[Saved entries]
════

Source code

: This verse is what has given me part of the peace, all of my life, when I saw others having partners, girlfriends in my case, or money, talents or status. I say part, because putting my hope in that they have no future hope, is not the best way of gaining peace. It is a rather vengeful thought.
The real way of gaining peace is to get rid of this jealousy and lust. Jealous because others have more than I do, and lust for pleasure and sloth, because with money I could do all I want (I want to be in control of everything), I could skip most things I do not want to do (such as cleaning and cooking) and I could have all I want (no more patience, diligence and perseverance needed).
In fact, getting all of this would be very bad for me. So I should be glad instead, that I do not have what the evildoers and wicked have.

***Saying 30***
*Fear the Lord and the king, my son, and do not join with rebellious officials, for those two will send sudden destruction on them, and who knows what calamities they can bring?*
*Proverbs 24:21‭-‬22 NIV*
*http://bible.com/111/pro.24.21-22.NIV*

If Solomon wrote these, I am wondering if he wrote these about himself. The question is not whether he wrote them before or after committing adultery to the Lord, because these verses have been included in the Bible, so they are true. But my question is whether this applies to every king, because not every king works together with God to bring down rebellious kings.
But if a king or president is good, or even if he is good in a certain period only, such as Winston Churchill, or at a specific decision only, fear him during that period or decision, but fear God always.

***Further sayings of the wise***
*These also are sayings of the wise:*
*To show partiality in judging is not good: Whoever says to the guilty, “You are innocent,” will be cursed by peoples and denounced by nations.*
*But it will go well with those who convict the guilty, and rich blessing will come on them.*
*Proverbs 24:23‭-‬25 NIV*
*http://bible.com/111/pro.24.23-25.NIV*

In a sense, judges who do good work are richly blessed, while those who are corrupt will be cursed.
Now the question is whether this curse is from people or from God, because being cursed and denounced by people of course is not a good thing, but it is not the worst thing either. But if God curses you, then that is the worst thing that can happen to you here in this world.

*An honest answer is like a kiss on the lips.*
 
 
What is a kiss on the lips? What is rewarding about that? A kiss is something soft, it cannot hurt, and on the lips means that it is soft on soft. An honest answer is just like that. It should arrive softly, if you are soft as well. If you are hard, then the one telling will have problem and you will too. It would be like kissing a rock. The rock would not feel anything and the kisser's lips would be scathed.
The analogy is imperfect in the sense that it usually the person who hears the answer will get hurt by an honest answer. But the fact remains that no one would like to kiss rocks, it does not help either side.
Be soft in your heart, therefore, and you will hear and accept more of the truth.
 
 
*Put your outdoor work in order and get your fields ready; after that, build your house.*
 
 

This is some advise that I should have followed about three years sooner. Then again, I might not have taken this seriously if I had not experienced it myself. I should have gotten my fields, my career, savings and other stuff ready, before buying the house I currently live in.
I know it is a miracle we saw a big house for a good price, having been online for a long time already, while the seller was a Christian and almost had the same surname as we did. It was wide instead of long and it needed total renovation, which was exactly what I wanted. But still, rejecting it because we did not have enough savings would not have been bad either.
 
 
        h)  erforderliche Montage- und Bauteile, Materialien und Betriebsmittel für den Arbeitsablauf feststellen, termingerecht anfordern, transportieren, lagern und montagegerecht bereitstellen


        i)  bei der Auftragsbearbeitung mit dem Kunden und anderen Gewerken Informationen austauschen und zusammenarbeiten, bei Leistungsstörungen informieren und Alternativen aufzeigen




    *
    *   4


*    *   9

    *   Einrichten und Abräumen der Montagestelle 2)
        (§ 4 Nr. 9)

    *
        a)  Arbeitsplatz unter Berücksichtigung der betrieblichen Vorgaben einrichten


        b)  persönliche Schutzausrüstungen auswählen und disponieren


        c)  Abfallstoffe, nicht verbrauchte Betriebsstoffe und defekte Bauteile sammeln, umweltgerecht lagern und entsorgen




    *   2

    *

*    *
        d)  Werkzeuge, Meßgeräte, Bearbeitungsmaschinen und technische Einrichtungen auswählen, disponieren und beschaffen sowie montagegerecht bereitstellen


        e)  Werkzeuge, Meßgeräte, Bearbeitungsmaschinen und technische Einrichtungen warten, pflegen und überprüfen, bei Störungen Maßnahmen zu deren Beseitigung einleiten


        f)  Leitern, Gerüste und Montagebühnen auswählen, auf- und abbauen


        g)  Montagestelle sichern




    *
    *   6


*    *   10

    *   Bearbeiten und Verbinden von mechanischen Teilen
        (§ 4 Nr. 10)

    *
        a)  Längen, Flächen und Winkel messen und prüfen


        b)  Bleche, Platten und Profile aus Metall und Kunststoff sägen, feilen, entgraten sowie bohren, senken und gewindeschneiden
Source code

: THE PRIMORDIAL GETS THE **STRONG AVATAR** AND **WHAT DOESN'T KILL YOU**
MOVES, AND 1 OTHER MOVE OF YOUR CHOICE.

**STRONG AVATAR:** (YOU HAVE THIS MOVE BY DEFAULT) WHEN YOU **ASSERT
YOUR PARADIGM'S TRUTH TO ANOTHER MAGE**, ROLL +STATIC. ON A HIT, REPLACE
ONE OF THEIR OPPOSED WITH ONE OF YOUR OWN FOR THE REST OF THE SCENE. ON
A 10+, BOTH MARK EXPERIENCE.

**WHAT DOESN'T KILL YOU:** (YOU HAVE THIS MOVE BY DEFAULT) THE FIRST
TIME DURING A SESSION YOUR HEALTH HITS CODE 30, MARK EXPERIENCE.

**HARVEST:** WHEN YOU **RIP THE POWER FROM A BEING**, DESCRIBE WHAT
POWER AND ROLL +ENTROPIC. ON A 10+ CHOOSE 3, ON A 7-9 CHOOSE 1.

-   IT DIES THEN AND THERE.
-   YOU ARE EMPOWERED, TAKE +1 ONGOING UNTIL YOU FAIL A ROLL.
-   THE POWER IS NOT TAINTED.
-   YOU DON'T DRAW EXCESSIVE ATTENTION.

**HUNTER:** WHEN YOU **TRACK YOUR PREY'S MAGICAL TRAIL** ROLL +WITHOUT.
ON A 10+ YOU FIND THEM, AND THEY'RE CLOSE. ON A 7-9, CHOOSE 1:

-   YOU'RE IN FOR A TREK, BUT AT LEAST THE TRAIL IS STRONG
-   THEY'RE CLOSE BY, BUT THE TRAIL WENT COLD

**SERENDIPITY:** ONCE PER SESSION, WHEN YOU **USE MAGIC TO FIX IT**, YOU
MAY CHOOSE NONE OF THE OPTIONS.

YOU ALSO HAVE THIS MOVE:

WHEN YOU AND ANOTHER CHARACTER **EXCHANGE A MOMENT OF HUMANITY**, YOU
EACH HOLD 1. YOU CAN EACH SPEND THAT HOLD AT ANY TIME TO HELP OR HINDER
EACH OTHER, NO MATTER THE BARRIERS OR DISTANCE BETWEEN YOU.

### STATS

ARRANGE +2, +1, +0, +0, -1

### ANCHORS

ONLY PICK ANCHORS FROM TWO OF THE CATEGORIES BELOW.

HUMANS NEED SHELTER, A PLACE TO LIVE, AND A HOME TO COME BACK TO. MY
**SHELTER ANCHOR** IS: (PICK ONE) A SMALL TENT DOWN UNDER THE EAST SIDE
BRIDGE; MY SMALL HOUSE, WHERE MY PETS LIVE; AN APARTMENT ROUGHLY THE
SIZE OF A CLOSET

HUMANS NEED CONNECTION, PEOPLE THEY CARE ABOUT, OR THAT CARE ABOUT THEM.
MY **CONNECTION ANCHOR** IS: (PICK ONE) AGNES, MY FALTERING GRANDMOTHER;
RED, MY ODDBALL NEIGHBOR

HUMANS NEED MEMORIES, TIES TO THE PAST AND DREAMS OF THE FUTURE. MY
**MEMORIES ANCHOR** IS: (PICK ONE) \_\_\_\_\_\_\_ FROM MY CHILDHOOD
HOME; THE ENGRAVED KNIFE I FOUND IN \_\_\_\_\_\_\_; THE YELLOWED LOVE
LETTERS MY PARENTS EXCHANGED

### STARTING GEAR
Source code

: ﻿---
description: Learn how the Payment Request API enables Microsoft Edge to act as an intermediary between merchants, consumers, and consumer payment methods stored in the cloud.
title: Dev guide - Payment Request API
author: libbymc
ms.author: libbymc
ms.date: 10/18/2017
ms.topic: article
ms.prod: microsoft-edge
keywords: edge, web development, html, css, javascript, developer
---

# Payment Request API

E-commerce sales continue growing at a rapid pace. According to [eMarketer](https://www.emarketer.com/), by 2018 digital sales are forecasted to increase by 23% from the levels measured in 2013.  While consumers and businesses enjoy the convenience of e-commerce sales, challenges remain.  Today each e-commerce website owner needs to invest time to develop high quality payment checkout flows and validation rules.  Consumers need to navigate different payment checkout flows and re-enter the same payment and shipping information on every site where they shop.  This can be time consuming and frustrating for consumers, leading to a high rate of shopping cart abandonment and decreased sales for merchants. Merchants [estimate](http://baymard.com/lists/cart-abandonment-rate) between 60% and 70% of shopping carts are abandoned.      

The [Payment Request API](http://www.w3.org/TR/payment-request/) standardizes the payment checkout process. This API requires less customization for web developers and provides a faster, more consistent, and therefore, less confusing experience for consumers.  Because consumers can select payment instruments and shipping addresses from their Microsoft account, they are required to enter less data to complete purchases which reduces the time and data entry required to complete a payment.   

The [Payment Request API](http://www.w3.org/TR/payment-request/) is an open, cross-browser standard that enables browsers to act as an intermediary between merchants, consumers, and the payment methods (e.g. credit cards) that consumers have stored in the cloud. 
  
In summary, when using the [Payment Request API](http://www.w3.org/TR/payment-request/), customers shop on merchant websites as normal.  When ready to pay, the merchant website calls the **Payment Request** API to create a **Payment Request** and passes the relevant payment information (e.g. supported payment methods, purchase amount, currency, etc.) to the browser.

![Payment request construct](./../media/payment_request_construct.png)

════

> _About this task_: Among the records above, repeat exactly the line with "Be soft in your", the line with "build your house.*", and every line in between, and only those.

> _Task solution_:
Be soft in your heart, therefore, and you will hear and accept more of the truth.
 
 
*Put your outdoor work in order and get your fields ready; after that, build your house.*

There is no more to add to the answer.